Yesterday morning I woke up feeling weary and overwhelmed and more exhausted than I had the night before. It was one of those mornings where the thought of lifting the covers takes physical strength.
I woke up frustrated and my inner groaning grew louder and louder.
"I hate this house," I thought to myself. My little family has been living in this 60-year-old house for a year. We have had mice, spiders and an astronomic electric bill as the result of poor insulation. I get annoyed by the smell of the cows in the field behind my house, the dishwasher that works when it wants to. The tiny bathroom with the loudest pipes known to man that may, or may not wake the baby when you flush the toilet. I was tired of the sound of the dehumidifier that runs 24 hours a day to fight the mold that will begin to grow if it doesn't run.
"I hate living here," I groaned into my pillow. I began to drift back to sleep when I heard the sound of my husband turning on the shower. It was early, the sun wouldn't rise for another hour and my son wouldn't rise for another two. I wished my husband didn't have to leave for work so early.
As I tried, once again to get comfortable in my bed I remembered some wise words from my sister. "God honors contentment."
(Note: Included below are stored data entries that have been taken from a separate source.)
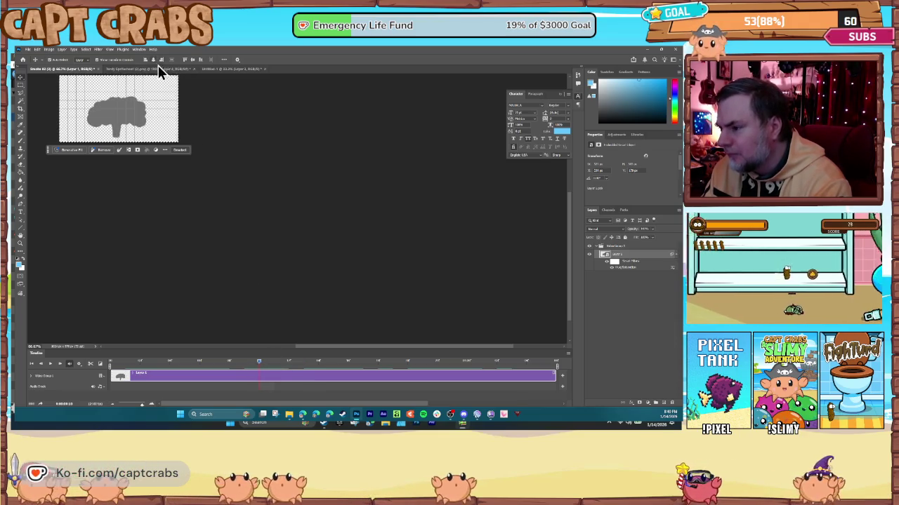
pyautogui.click(219, 69)
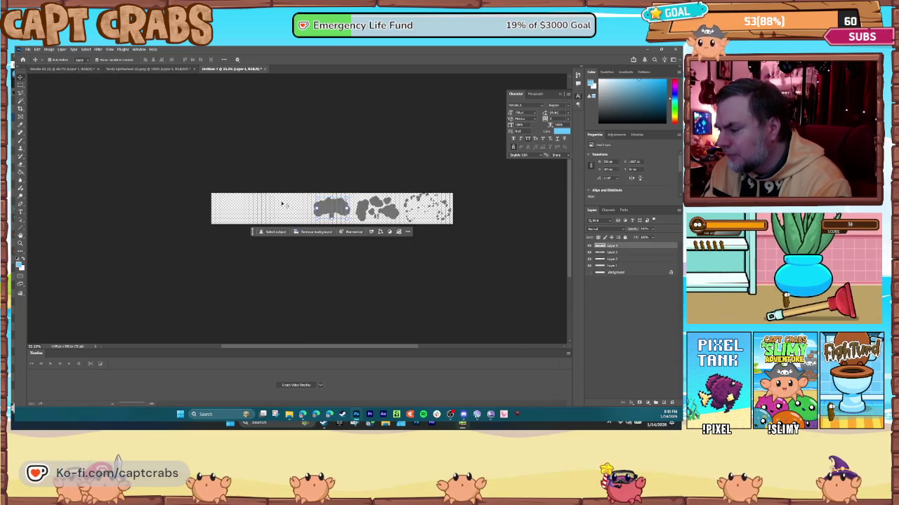
pyautogui.moveTo(332, 213); pyautogui.dragTo(289, 214)
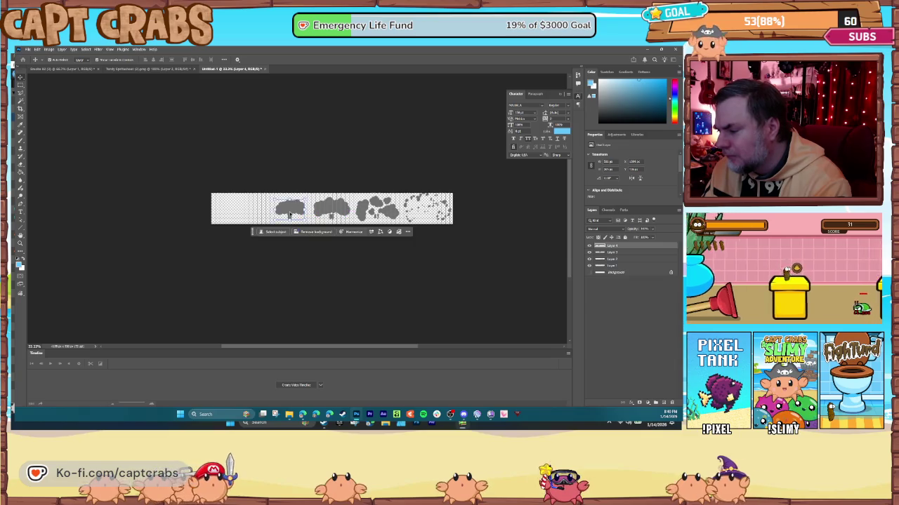
# Place a copy of the small cloud at the Untitled-1 strip's left end and zoom in.
pyautogui.click(80, 71)
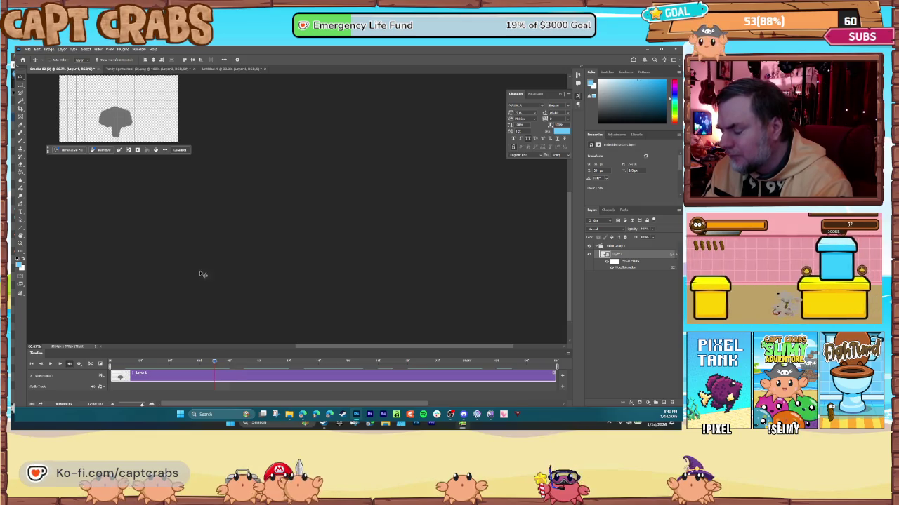
pyautogui.click(219, 69)
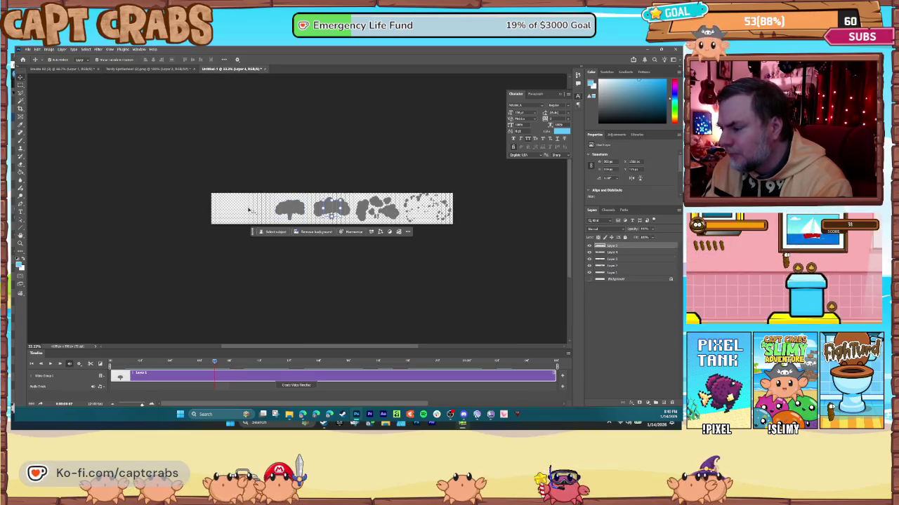
pyautogui.moveTo(334, 211)
pyautogui.mouseDown()
pyautogui.moveTo(227, 210)
pyautogui.moveTo(236, 204)
pyautogui.mouseUp()
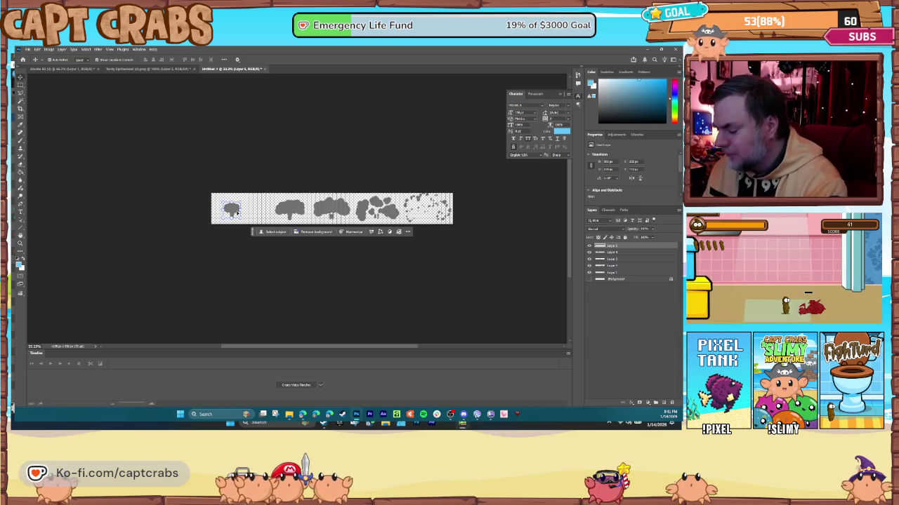
pyautogui.press('ctrl+plus')
pyautogui.press('ctrl+plus')
pyautogui.press('ctrl+plus')
pyautogui.press('ctrl+plus')
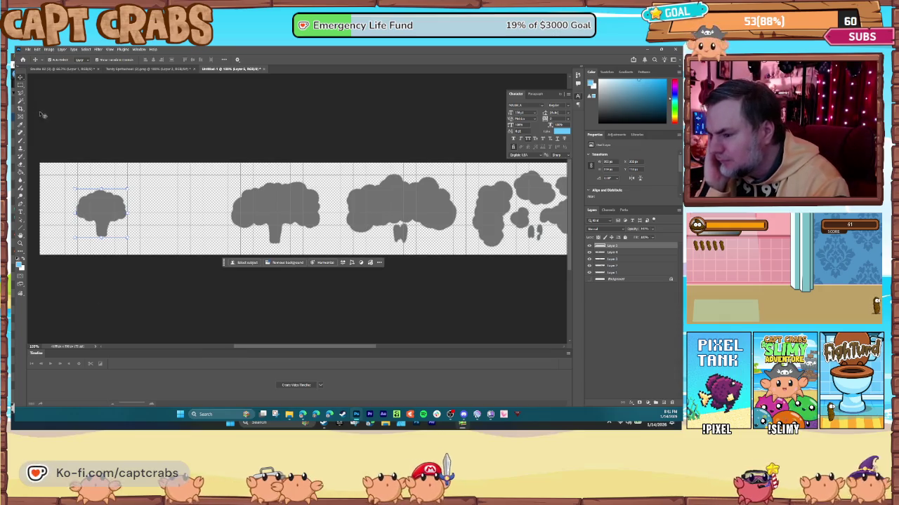
# Crop the canvas to a rectangular selection around the whole sprite strip.
pyautogui.click(20, 85)
pyautogui.moveTo(37, 248)
pyautogui.mouseDown()
pyautogui.moveTo(67, 242)
pyautogui.moveTo(237, 145)
pyautogui.moveTo(570, 134)
pyautogui.moveTo(417, 163)
pyautogui.mouseUp()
I let out a sigh and I asked God to forgive my inward complaints, to change my attitude and to help me be grateful we even had a place to live.
After a hectic morning my son went down for a nap and I opened my devotional. It was Philippians 4:10-13.
My life is incredibly good. It is incredibly easy compared to the lives of many I know and it is incredibly comfortable. I do not worry how we are going to pay our bills, feed our child or heat our home.
I have much in which I can be content.